**TASK TO COMPLETE**: Reproduce the first line of the entries that follow and each later line, word for word, ending with the one containing "State Comptroller |".

::: RECORDS TO PROCESS

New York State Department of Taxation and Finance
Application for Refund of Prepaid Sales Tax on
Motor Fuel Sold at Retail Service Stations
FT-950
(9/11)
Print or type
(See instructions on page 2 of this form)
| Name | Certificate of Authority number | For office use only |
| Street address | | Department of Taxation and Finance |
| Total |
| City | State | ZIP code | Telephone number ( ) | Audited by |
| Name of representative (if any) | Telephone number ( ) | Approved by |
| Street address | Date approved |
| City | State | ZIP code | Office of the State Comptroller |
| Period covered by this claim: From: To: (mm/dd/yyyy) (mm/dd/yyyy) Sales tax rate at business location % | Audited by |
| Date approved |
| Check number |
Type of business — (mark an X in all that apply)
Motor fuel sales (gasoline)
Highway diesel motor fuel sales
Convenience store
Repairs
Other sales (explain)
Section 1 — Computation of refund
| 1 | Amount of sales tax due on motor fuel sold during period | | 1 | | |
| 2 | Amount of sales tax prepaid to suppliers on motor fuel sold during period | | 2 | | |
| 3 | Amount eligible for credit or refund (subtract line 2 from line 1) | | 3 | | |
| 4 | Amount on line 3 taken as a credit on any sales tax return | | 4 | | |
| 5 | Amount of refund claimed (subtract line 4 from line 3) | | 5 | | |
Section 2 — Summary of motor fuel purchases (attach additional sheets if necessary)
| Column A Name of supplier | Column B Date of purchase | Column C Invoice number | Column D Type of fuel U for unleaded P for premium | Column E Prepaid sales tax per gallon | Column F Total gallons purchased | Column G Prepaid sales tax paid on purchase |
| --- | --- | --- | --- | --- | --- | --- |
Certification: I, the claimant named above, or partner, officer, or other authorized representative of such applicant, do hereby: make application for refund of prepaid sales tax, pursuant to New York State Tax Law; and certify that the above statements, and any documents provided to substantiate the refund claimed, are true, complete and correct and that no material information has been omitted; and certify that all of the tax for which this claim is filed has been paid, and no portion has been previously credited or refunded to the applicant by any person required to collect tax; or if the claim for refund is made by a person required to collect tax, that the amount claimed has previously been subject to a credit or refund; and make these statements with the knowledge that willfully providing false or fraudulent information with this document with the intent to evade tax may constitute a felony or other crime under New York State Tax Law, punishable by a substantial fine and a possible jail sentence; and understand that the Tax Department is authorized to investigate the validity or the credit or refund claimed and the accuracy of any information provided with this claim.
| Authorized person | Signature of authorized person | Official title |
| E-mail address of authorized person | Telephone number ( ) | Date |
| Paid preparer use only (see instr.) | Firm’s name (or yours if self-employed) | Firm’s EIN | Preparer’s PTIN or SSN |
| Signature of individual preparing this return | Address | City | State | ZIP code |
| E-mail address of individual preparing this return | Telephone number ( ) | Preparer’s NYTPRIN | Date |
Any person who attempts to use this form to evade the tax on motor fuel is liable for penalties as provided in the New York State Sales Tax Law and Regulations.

::::::

**RESPONSE TO THIS EXERCISE**:
New York State Department of Taxation and Finance
Application for Refund of Prepaid Sales Tax on
Motor Fuel Sold at Retail Service Stations
FT-950
(9/11)
Print or type
(See instructions on page 2 of this form)
| Name | Certificate of Authority number | For office use only |
| Street address | | Department of Taxation and Finance |
| Total |
| City | State | ZIP code | Telephone number ( ) | Audited by |
| Name of representative (if any) | Telephone number ( ) | Approved by |
| Street address | Date approved |
| City | State | ZIP code | Office of the State Comptroller |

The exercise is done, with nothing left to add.